▶ _PASSAGE FOR REVIEW_
Steven M. LeVine, Ph.D., University of Kansas Medical Center
Genetic modifiers of sepsis
Sepsis is a major cause of mortality in the US accounting for ~66 deaths/100,000 individuals. This statistic demonstrates that current therapies are inadequate. A successful intervention strategy targets a critical component of the disease mechanism, but for sepsis the understanding of pathogenesis is incomplete. The host response to infection is a critical factor affecting outcome, and genetic variability can be a key determinant for susceptibility or resistance. Previously, we utilized congenic mice to screen for varying host responses to anthrax lethal toxin. Congenic mice had chromosomal segments from the wild inbred CAST/Ei strain on an otherwise C57BL/6 genetic background (e.g., B6.CAST.11M mice). Using these congenic mice, we found that a region on chromosome 11 (43-107 Mb) controlled the host immune response to anthrax lethal toxin. Since these findings, varying degrees of resistance to other pathogens have been observed between B6.CAST.11M and C57BL/6 mice, and multiple quantitative trait loci (QTL) appear to control these responses. Also, QTL controlling cytokine and hypothermic responses to lipopolysaccharide (LPS) (or muramyl dipeptide plus LPS) have been mapped within this chromosomal segment. Based on these observations, modifier genes controlling the host response to sepsis should be located within chromosome 11, and we hypothesize that B6.CAST.11M mice will display disease resistance relative to C57BL/6 mice during sepsis. The primary aim will be to characterize the differing host responses by B6.CAST.11M and C57BL/6 mice using a cecal ligation and puncture (CLP) model of sepsis. The Flow Cytometry Core Facility will be used to evaluate the cytokine profile and inflammatory cell responses over the disease course. Pathology, blood chemistry, coagulation profile, and clinical signs will also be assessed. The short-term objective will be to identify relevant host responses that account for disease resistance in a CLP model. Midterm objectives, which will be part of a future R01 proposal, will be to identify the gene(s) and detailed molecular mechanisms accounting for disease resistance in a CLP model. A long-term goal would be to use the information gained from the short- and mid-term objectives to develop a new intervention strategy.
This grant was made possible by NIH Grant Number P20 RR016443 from the COBRE program of the National Center for Research Resources and NIH Grant Number P30 GM103326 from the COBRE Program of the National Institute of General Medical Sciences.

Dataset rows
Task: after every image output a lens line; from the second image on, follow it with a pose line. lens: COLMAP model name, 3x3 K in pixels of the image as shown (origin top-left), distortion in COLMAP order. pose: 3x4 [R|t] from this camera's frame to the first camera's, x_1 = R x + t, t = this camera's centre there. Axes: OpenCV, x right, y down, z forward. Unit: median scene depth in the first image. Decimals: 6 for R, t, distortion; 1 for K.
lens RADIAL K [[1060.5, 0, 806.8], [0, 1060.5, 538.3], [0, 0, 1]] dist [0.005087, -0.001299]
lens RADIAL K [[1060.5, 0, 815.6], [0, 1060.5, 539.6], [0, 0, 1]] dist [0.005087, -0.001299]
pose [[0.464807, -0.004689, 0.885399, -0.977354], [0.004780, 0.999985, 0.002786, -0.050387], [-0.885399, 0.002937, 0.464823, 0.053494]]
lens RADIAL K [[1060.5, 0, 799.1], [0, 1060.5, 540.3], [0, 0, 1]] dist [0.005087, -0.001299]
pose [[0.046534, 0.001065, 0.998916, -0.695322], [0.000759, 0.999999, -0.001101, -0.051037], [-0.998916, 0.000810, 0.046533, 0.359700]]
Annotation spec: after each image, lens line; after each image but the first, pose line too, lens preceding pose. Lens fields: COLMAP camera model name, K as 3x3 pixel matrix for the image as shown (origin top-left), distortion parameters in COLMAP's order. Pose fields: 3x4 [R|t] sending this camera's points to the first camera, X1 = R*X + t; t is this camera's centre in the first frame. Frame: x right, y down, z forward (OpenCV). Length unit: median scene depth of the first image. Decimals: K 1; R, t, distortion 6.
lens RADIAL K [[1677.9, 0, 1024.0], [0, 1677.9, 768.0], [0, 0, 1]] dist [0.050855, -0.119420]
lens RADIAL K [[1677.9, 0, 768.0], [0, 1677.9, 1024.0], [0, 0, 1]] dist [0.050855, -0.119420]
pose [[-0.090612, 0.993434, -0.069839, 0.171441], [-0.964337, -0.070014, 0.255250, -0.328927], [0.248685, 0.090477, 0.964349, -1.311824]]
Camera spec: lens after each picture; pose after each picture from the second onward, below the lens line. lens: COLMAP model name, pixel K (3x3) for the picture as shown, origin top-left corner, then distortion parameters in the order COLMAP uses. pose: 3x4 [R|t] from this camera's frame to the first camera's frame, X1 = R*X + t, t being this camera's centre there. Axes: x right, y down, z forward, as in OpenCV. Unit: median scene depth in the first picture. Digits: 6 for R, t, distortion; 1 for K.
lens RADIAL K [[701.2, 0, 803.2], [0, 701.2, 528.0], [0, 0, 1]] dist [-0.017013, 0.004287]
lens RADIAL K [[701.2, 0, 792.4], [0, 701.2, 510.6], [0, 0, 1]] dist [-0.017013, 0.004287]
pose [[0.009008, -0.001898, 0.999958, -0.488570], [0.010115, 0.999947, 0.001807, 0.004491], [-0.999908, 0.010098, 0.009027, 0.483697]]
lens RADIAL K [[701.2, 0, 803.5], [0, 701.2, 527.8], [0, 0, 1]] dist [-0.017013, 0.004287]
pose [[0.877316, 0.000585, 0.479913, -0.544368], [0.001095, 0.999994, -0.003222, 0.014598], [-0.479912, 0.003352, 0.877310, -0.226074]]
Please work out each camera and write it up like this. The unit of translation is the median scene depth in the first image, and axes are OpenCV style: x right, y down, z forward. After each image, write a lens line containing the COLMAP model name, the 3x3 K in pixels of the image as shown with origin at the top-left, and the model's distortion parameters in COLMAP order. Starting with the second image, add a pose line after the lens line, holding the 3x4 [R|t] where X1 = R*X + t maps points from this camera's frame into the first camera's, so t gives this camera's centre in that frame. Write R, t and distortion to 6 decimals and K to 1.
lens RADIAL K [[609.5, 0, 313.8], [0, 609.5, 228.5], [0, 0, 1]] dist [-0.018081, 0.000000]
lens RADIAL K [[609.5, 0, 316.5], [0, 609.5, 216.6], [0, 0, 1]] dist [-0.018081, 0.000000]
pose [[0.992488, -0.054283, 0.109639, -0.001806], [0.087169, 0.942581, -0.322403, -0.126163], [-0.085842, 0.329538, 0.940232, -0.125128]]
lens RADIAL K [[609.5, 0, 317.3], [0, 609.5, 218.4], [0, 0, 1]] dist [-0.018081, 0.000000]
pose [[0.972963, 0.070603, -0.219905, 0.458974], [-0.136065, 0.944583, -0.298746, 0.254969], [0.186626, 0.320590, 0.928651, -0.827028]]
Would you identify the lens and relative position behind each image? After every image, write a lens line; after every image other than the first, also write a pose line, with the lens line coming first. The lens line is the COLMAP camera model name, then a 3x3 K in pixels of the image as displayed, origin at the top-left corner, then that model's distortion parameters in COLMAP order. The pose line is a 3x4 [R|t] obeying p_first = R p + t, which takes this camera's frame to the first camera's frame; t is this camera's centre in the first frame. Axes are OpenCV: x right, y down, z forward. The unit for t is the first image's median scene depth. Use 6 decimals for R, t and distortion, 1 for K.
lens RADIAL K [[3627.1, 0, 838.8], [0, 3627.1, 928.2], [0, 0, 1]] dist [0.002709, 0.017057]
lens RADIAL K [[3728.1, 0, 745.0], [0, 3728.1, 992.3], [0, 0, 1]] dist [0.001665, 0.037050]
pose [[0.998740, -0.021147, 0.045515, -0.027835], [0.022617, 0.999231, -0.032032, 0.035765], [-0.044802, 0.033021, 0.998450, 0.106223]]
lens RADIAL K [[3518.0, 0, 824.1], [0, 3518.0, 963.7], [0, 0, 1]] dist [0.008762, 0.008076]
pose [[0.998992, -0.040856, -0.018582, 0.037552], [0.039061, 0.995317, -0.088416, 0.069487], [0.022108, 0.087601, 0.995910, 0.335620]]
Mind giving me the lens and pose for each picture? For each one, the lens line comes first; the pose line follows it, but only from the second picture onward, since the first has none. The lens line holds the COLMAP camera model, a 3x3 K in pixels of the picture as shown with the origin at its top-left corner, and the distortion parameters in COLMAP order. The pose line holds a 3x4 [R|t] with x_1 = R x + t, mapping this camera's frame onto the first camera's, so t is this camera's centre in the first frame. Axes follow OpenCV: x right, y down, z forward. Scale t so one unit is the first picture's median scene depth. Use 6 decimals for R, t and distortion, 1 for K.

▶ _WORK TASK_
Reproduce word for word the part of the sepsis abstract above that runs from "This grant was" up to and including "General Medical Sciences.".

▶ _ANSWER_
This grant was made possible by NIH Grant Number P20 RR016443 from the COBRE program of the National Center for Research Resources and NIH Grant Number P30 GM103326 from the COBRE Program of the National Institute of General Medical Sciences.